START Provided information

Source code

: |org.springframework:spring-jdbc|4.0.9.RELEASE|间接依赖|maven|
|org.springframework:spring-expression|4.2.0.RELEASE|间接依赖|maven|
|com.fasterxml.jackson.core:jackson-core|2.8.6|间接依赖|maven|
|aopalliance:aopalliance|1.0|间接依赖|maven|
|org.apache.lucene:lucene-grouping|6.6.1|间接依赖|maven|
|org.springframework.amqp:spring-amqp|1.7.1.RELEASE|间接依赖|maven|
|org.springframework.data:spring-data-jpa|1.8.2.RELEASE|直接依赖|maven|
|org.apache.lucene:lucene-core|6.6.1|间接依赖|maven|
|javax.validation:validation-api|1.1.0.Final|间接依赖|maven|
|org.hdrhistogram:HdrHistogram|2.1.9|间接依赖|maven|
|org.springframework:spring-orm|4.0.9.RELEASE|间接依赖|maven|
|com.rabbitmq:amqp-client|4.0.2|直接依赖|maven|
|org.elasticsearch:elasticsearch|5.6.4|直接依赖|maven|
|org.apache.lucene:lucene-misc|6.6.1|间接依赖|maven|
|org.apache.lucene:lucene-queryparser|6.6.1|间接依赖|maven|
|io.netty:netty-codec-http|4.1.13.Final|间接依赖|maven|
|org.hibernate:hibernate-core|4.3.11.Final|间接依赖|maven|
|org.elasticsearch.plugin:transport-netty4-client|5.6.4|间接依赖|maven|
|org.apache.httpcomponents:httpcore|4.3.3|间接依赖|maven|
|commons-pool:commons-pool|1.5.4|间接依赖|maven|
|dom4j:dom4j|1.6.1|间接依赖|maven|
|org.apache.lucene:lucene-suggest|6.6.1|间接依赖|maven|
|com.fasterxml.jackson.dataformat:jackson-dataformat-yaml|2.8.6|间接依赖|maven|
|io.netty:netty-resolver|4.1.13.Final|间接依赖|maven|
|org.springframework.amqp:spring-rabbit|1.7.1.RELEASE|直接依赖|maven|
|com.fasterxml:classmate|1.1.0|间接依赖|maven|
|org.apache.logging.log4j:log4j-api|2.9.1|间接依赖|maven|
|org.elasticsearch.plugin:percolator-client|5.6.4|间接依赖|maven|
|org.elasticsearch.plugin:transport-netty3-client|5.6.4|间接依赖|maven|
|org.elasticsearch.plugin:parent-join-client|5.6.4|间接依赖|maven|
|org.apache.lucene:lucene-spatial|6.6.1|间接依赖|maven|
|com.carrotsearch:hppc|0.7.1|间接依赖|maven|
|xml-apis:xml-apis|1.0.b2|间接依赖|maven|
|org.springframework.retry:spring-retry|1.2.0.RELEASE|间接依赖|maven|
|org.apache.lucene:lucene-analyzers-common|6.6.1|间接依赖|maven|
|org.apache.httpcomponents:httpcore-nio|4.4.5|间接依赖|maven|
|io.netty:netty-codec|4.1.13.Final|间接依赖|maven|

END Provided information

[Your objective] Report each line in the data above that contains the string "transport".

[Answer to this task]
|org.elasticsearch.plugin:transport-netty4-client|5.6.4|间接依赖|maven|
|org.elasticsearch.plugin:transport-netty3-client|5.6.4|间接依赖|maven|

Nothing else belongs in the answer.